* _Set task_
Below is a block of records: output all of them exactly and leave out the pictures.

Data entries:
◆ ◆ ◆ ◆
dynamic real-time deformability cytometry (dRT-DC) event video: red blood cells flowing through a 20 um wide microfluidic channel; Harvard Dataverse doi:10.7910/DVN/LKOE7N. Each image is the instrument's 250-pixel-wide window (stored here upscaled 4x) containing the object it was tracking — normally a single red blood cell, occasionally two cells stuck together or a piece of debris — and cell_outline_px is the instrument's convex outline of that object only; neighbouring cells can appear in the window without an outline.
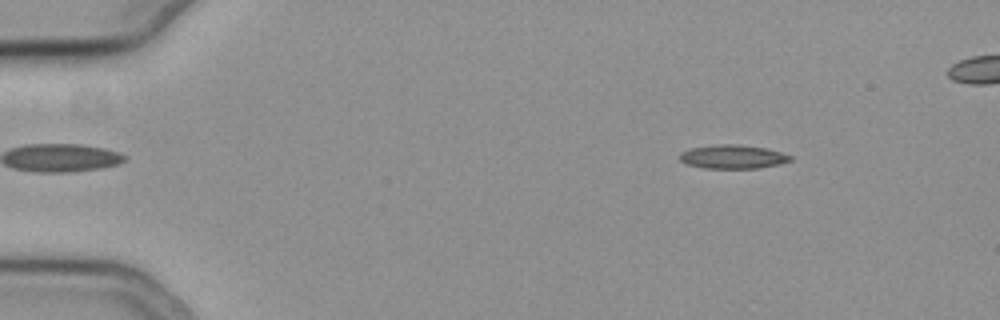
{"species": "common noctule bat (a hibernating species)", "species_latin": "Nyctalus noctula", "temperature_condition": "cold", "stored_images_in_passage": 23, "camera_frame_rate_fps": 3000, "um_per_image_px": 0.085, "animal": {"sex": "female", "body_mass_g": 19.3, "forearm_length_mm": 54.1}, "frame": {"image": 1, "passage_image": 5, "time_ms": 1.333, "image_size_px": [1000, 320], "cell_outline_px": [[792, 160], [780, 164], [760, 168], [704, 168], [688, 164], [680, 160], [680, 152], [688, 148], [720, 144], [736, 144], [768, 148], [792, 156]], "centroid_in_image_um": [62.3, 13.32], "position_along_channel_um": 22.7, "area_um2": 15.37}}
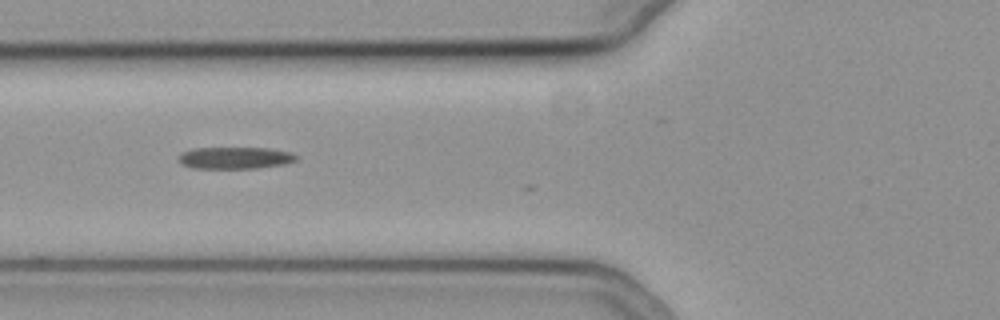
{"frame": {"image": 2, "passage_image": 19, "time_ms": 6.0, "image_size_px": [1000, 320], "cell_outline_px": [[296, 160], [284, 164], [256, 168], [192, 168], [180, 164], [176, 160], [184, 152], [192, 148], [268, 148], [292, 152], [296, 156]], "centroid_in_image_um": [19.95, 13.42], "position_along_channel_um": 105.9, "area_um2": 14.97}}
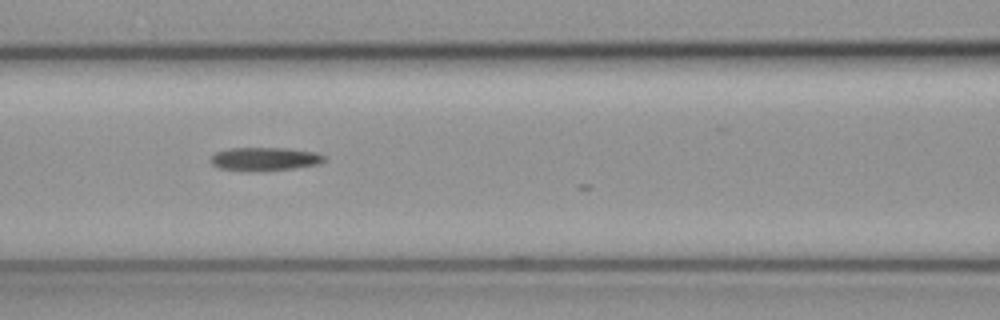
{"frame": {"image": 3, "passage_image": 22, "time_ms": 7.0, "image_size_px": [1000, 320], "cell_outline_px": [[328, 156], [320, 164], [292, 168], [220, 168], [212, 164], [208, 160], [216, 152], [228, 148], [288, 148], [316, 152]], "centroid_in_image_um": [22.57, 13.45], "position_along_channel_um": 144.0, "area_um2": 14.62}}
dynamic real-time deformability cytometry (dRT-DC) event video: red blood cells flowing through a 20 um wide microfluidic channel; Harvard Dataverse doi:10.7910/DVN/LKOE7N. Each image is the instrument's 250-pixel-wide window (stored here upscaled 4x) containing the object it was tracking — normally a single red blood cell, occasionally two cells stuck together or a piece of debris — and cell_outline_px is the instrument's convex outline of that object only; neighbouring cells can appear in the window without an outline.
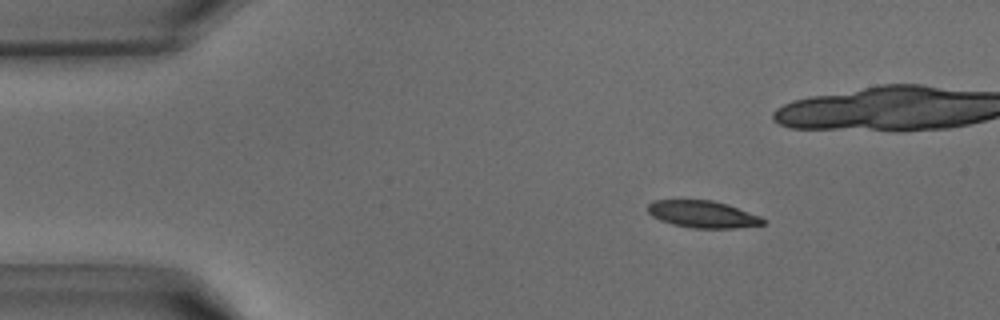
{"species": "common noctule bat (a hibernating species)", "species_latin": "Nyctalus noctula", "temperature_condition": "warm", "stored_images_in_passage": 37, "camera_frame_rate_fps": 3000, "um_per_image_px": 0.085, "animal": {"sex": "male", "body_mass_g": 15.6}, "frame": {"image": 1, "passage_image": 2, "time_ms": 0.333, "image_size_px": [1000, 320], "cell_outline_px": [[764, 224], [736, 228], [692, 228], [672, 224], [660, 220], [652, 216], [648, 212], [648, 204], [652, 200], [712, 200], [728, 204], [760, 216], [764, 220]], "centroid_in_image_um": [59.71, 18.21], "position_along_channel_um": 25.3, "area_um2": 18.15}}
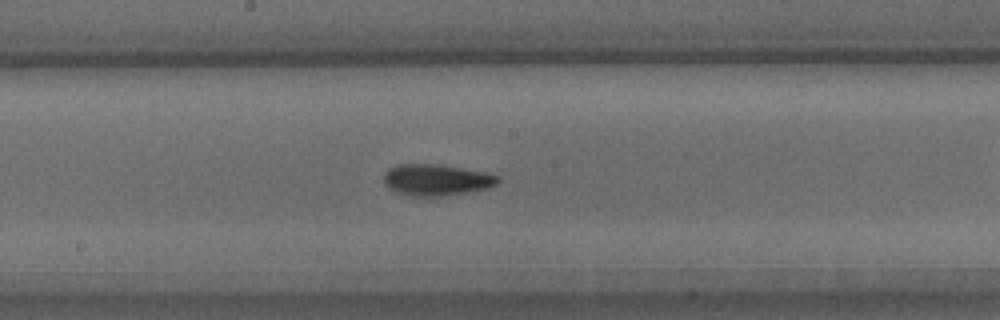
{"frame": {"image": 2, "passage_image": 17, "time_ms": 5.333, "image_size_px": [1000, 320], "cell_outline_px": [[500, 180], [496, 184], [488, 188], [444, 196], [412, 196], [396, 192], [388, 188], [384, 184], [384, 172], [388, 168], [396, 164], [436, 164], [484, 172], [500, 176]], "centroid_in_image_um": [37.05, 15.29], "position_along_channel_um": 211.1, "area_um2": 20.87}}
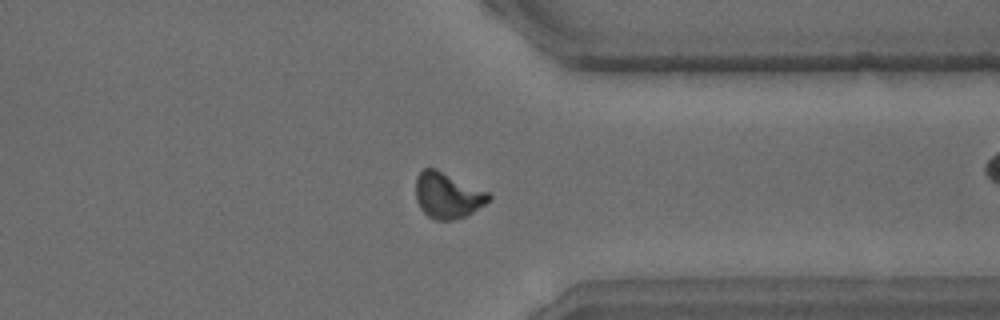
{"frame": {"image": 3, "passage_image": 27, "time_ms": 8.667, "image_size_px": [1000, 320], "cell_outline_px": [[492, 196], [484, 204], [472, 212], [464, 216], [452, 220], [436, 220], [428, 216], [420, 208], [416, 200], [416, 176], [424, 168], [436, 168], [488, 192]], "centroid_in_image_um": [38.01, 16.6], "position_along_channel_um": 373.4, "area_um2": 19.31}}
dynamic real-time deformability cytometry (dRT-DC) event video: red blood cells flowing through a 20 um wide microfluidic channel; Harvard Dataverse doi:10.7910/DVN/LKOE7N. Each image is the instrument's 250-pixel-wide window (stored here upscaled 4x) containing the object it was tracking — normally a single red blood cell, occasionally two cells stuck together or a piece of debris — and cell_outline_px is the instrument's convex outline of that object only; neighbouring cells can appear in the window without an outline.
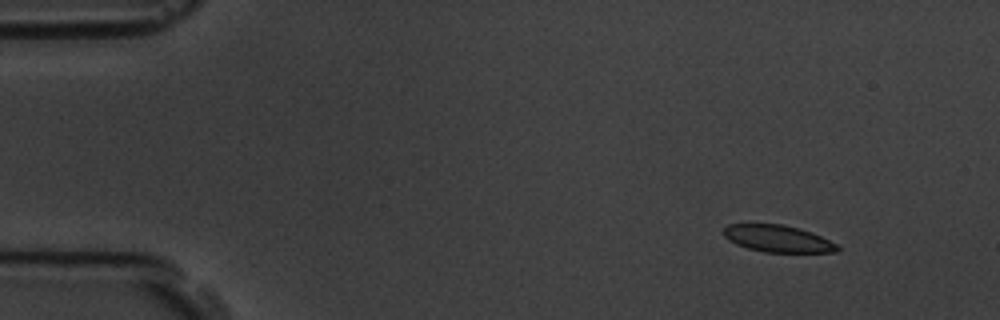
{"species": "common noctule bat (a hibernating species)", "species_latin": "Nyctalus noctula", "temperature_condition": "room temperature", "stored_images_in_passage": 3, "camera_frame_rate_fps": 3000, "um_per_image_px": 0.085, "animal": {"sex": "male", "body_mass_g": 19.5, "forearm_length_mm": 54.6}, "frame": {"image": 1, "passage_image": 1, "time_ms": 0.0, "image_size_px": [1000, 320], "cell_outline_px": [[840, 248], [836, 252], [764, 252], [748, 248], [736, 244], [728, 240], [724, 236], [724, 228], [728, 224], [784, 224], [800, 228], [812, 232], [836, 244]], "centroid_in_image_um": [66.1, 20.28], "position_along_channel_um": 18.9, "area_um2": 17.8}}
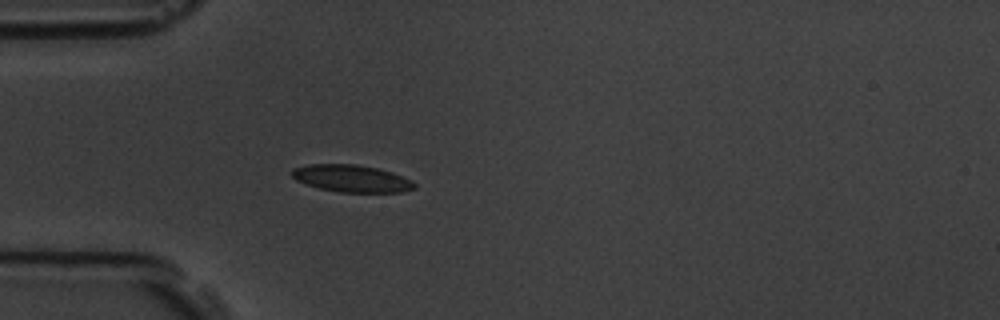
{"frame": {"image": 2, "passage_image": 3, "time_ms": 3.333, "image_size_px": [1000, 320], "cell_outline_px": [[416, 188], [400, 192], [340, 192], [320, 188], [296, 180], [288, 172], [292, 168], [308, 164], [356, 164], [376, 168], [392, 172], [412, 180], [416, 184]], "centroid_in_image_um": [29.87, 15.16], "position_along_channel_um": 55.1, "area_um2": 19.42}}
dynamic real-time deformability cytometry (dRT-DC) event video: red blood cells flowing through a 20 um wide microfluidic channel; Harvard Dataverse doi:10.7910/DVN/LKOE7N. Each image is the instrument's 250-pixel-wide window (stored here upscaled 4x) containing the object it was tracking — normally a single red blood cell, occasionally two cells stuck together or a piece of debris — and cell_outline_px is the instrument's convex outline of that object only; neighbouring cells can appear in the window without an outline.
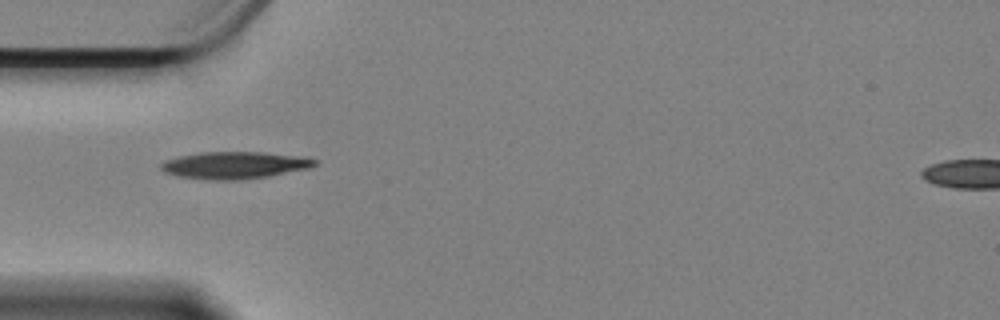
{"species": "Egyptian fruit bat (a non-hibernating species)", "species_latin": "Rousettus aegyptiacus", "temperature_condition": "cold", "stored_images_in_passage": 11, "camera_frame_rate_fps": 3000, "um_per_image_px": 0.085, "animal": {"sex": "female"}, "frame": {"image": 1, "passage_image": 1, "time_ms": 0.0, "image_size_px": [1000, 320], "cell_outline_px": [[320, 160], [312, 168], [268, 176], [232, 180], [216, 180], [176, 176], [164, 172], [160, 168], [160, 164], [164, 160], [180, 156], [200, 152], [264, 152], [304, 156]], "centroid_in_image_um": [19.98, 14.03], "position_along_channel_um": 65.0, "area_um2": 24.45}}
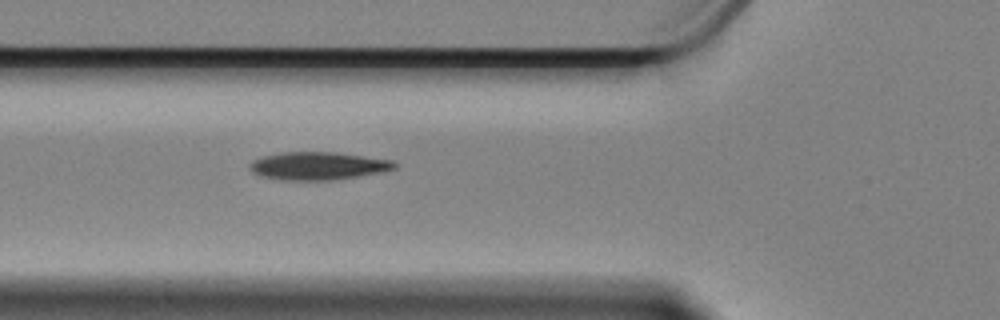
◆ ◆ ◆ ◆
* _Solved problem_
dynamic real-time deformability cytometry (dRT-DC) event video: red blood cells flowing through a 20 um wide microfluidic channel; Harvard Dataverse doi:10.7910/DVN/LKOE7N. Each image is the instrument's 250-pixel-wide window (stored here upscaled 4x) containing the object it was tracking — normally a single red blood cell, occasionally two cells stuck together or a piece of debris — and cell_outline_px is the instrument's convex outline of that object only; neighbouring cells can appear in the window without an outline.
{"species": "common noctule bat (a hibernating species)", "species_latin": "Nyctalus noctula", "temperature_condition": "cold", "stored_images_in_passage": 23, "camera_frame_rate_fps": 3000, "um_per_image_px": 0.085, "animal": {"sex": "female", "body_mass_g": 19.3, "forearm_length_mm": 54.1}, "frame": {"image": 1, "passage_image": 5, "time_ms": 1.333, "image_size_px": [1000, 320], "cell_outline_px": [[792, 160], [780, 164], [760, 168], [704, 168], [688, 164], [680, 160], [680, 152], [688, 148], [720, 144], [736, 144], [768, 148], [792, 156]], "centroid_in_image_um": [62.3, 13.32], "position_along_channel_um": 22.7, "area_um2": 15.37}}
{"frame": {"image": 2, "passage_image": 19, "time_ms": 6.0, "image_size_px": [1000, 320], "cell_outline_px": [[296, 160], [284, 164], [256, 168], [192, 168], [180, 164], [176, 160], [184, 152], [192, 148], [268, 148], [292, 152], [296, 156]], "centroid_in_image_um": [19.95, 13.42], "position_along_channel_um": 105.9, "area_um2": 14.97}}
{"frame": {"image": 3, "passage_image": 22, "time_ms": 7.0, "image_size_px": [1000, 320], "cell_outline_px": [[328, 156], [320, 164], [292, 168], [220, 168], [212, 164], [208, 160], [216, 152], [228, 148], [288, 148], [316, 152]], "centroid_in_image_um": [22.57, 13.45], "position_along_channel_um": 144.0, "area_um2": 14.62}}
dynamic real-time deformability cytometry (dRT-DC) event video: red blood cells flowing through a 20 um wide microfluidic channel; Harvard Dataverse doi:10.7910/DVN/LKOE7N. Each image is the instrument's 250-pixel-wide window (stored here upscaled 4x) containing the object it was tracking — normally a single red blood cell, occasionally two cells stuck together or a piece of debris — and cell_outline_px is the instrument's convex outline of that object only; neighbouring cells can appear in the window without an outline.
{"species": "common noctule bat (a hibernating species)", "species_latin": "Nyctalus noctula", "temperature_condition": "warm", "stored_images_in_passage": 37, "camera_frame_rate_fps": 3000, "um_per_image_px": 0.085, "animal": {"sex": "male", "body_mass_g": 15.6}, "frame": {"image": 1, "passage_image": 2, "time_ms": 0.333, "image_size_px": [1000, 320], "cell_outline_px": [[764, 224], [736, 228], [692, 228], [672, 224], [660, 220], [652, 216], [648, 212], [648, 204], [652, 200], [712, 200], [728, 204], [760, 216], [764, 220]], "centroid_in_image_um": [59.71, 18.21], "position_along_channel_um": 25.3, "area_um2": 18.15}}
{"frame": {"image": 2, "passage_image": 17, "time_ms": 5.333, "image_size_px": [1000, 320], "cell_outline_px": [[500, 180], [496, 184], [488, 188], [444, 196], [412, 196], [396, 192], [388, 188], [384, 184], [384, 172], [388, 168], [396, 164], [436, 164], [484, 172], [500, 176]], "centroid_in_image_um": [37.05, 15.29], "position_along_channel_um": 211.1, "area_um2": 20.87}}
{"frame": {"image": 3, "passage_image": 27, "time_ms": 8.667, "image_size_px": [1000, 320], "cell_outline_px": [[492, 196], [484, 204], [472, 212], [464, 216], [452, 220], [436, 220], [428, 216], [420, 208], [416, 200], [416, 176], [424, 168], [436, 168], [488, 192]], "centroid_in_image_um": [38.01, 16.6], "position_along_channel_um": 373.4, "area_um2": 19.31}}
dynamic real-time deformability cytometry (dRT-DC) event video: red blood cells flowing through a 20 um wide microfluidic channel; Harvard Dataverse doi:10.7910/DVN/LKOE7N. Each image is the instrument's 250-pixel-wide window (stored here upscaled 4x) containing the object it was tracking — normally a single red blood cell, occasionally two cells stuck together or a piece of debris — and cell_outline_px is the instrument's convex outline of that object only; neighbouring cells can appear in the window without an outline.
{"species": "common noctule bat (a hibernating species)", "species_latin": "Nyctalus noctula", "temperature_condition": "room temperature", "stored_images_in_passage": 3, "camera_frame_rate_fps": 3000, "um_per_image_px": 0.085, "animal": {"sex": "male", "body_mass_g": 19.5, "forearm_length_mm": 54.6}, "frame": {"image": 1, "passage_image": 1, "time_ms": 0.0, "image_size_px": [1000, 320], "cell_outline_px": [[840, 248], [836, 252], [764, 252], [748, 248], [736, 244], [728, 240], [724, 236], [724, 228], [728, 224], [784, 224], [800, 228], [812, 232], [836, 244]], "centroid_in_image_um": [66.1, 20.28], "position_along_channel_um": 18.9, "area_um2": 17.8}}
{"frame": {"image": 2, "passage_image": 3, "time_ms": 3.333, "image_size_px": [1000, 320], "cell_outline_px": [[416, 188], [400, 192], [340, 192], [320, 188], [296, 180], [288, 172], [292, 168], [308, 164], [356, 164], [376, 168], [392, 172], [412, 180], [416, 184]], "centroid_in_image_um": [29.87, 15.16], "position_along_channel_um": 55.1, "area_um2": 19.42}}
dynamic real-time deformability cytometry (dRT-DC) event video: red blood cells flowing through a 20 um wide microfluidic channel; Harvard Dataverse doi:10.7910/DVN/LKOE7N. Each image is the instrument's 250-pixel-wide window (stored here upscaled 4x) containing the object it was tracking — normally a single red blood cell, occasionally two cells stuck together or a piece of debris — and cell_outline_px is the instrument's convex outline of that object only; neighbouring cells can appear in the window without an outline.
{"species": "Egyptian fruit bat (a non-hibernating species)", "species_latin": "Rousettus aegyptiacus", "temperature_condition": "cold", "stored_images_in_passage": 11, "camera_frame_rate_fps": 3000, "um_per_image_px": 0.085, "animal": {"sex": "female"}, "frame": {"image": 1, "passage_image": 1, "time_ms": 0.0, "image_size_px": [1000, 320], "cell_outline_px": [[320, 160], [312, 168], [268, 176], [232, 180], [216, 180], [176, 176], [164, 172], [160, 168], [160, 164], [164, 160], [180, 156], [200, 152], [264, 152], [304, 156]], "centroid_in_image_um": [19.98, 14.03], "position_along_channel_um": 65.0, "area_um2": 24.45}}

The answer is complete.